(Collected data)
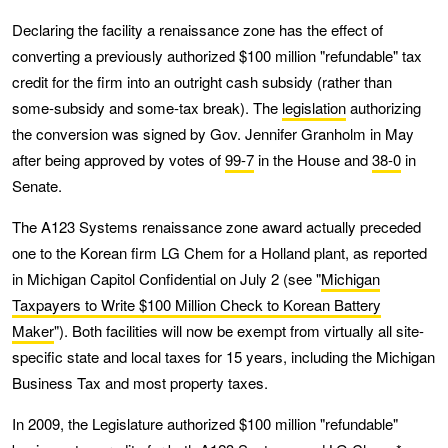
Declaring the facility a renaissance zone has the effect of
converting a previously authorized $100 million "refundable" tax
credit for the firm into an outright cash subsidy (rather than
some-subsidy and some-tax break). The
legislation
authorizing
the conversion was signed by Gov. Jennifer Granholm in May
after being approved by votes of
99-7
in the House and
38-0
in
Senate.
The A123 Systems renaissance zone award actually preceded
one to the Korean firm LG Chem for a Holland plant, as reported
in Michigan Capitol Confidential on July 2 (see "
Michigan
Taxpayers to Write $100 Million Check to Korean Battery
Maker
"). Both facilities will now be exempt from virtually all site-
specific state and local taxes for 15 years, including the Michigan
Business Tax and most property taxes.
In 2009, the Legislature authorized $100 million "refundable"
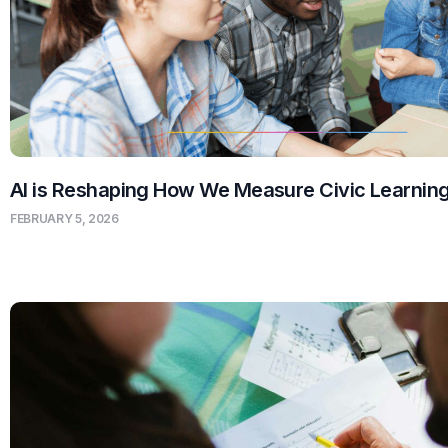
AI is Reshaping How We Measure Civic Learnin
FEBRUARY 5, 2026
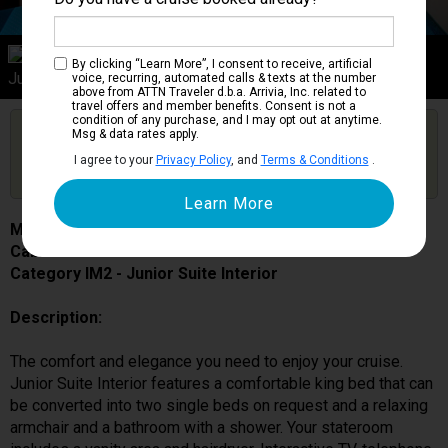
Category IM2
By clicking “Learn More”, I consent to receive, artificial
Junior Suite Interior
voice, recurring, automated calls & texts at the number
above from ATTN Traveler d.b.a. Arrivia, Inc. related to
travel offers and member benefits. Consent is not a
condition of any purchase, and I may opt out at anytime.
Are you booked on this Ship?
Msg & data rates apply.
Click Here to Get Free Price Alerts &
Get Price Alerts
I agree to your
Privacy Policy
, and
Terms & Conditions
.
Updates
MSC Lirica
Cabin # 9056
Category IM2 - Junior Suite Interior
Description:
The comfort and elegance you need to enjoy your cruise.
Junior Suite Interior features a comfortable king bed that can
be converted into two single beds on request and a relaxing
armchair and a bathroom with a shower. Your stateroom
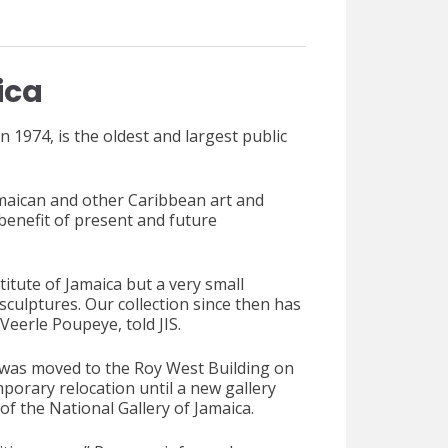
ica
n 1974, is the oldest and largest public
amaican and other Caribbean art and
 benefit of present and future
titute of Jamaica but a very small
 sculptures. Our collection since then has
Veerle Poupeye, told JIS.
a was moved to the Roy West Building on
orary relocation until a new gallery
f the National Gallery of Jamaica.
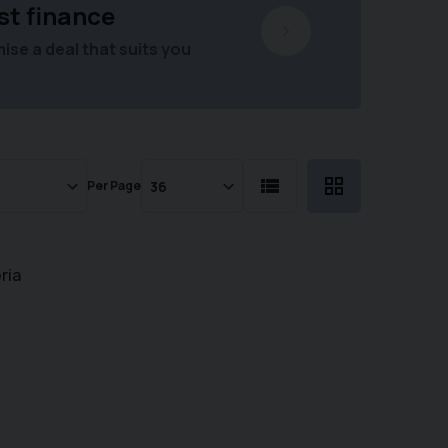
st finance
se a deal that suits you
Per Page
ria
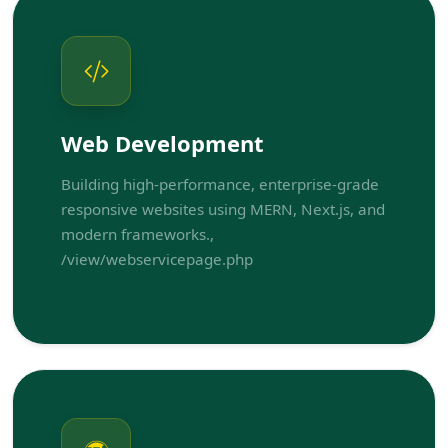
Web Development
Building high-performance, enterprise-grade
responsive websites using MERN, Next.js, and
modern frameworks.,
/view/webservicepage.php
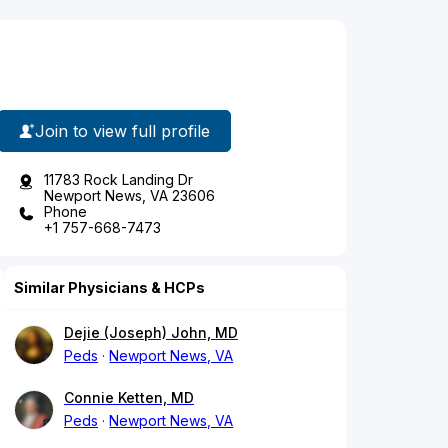
Join to view full profile
11783 Rock Landing Dr
Newport News, VA 23606
Phone
+1 757-668-7473
Similar Physicians & HCPs
Dejie (Joseph) John, MD
Peds
Newport News, VA
Connie Ketten, MD
Peds
Newport News, VA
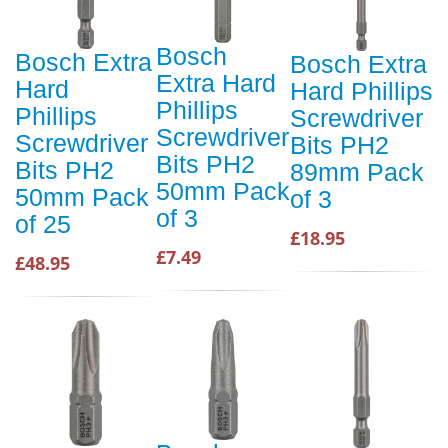
Bosch
Bosch Extra
Bosch Extra
Extra Hard
Hard
Hard Phillips
Phillips
Phillips
Screwdriver
Screwdriver
Screwdriver
Bits PH2
Bits PH2
Bits PH2
89mm Pack
50mm Pack
50mm Pack
of 3
of 3
of 25
£18.95
£7.49
£48.95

About this exercise:
Show the lines above with "subsidy".

Response:
credit for the firm into an outright cash subsidy (rather than
some-subsidy and some-tax break). The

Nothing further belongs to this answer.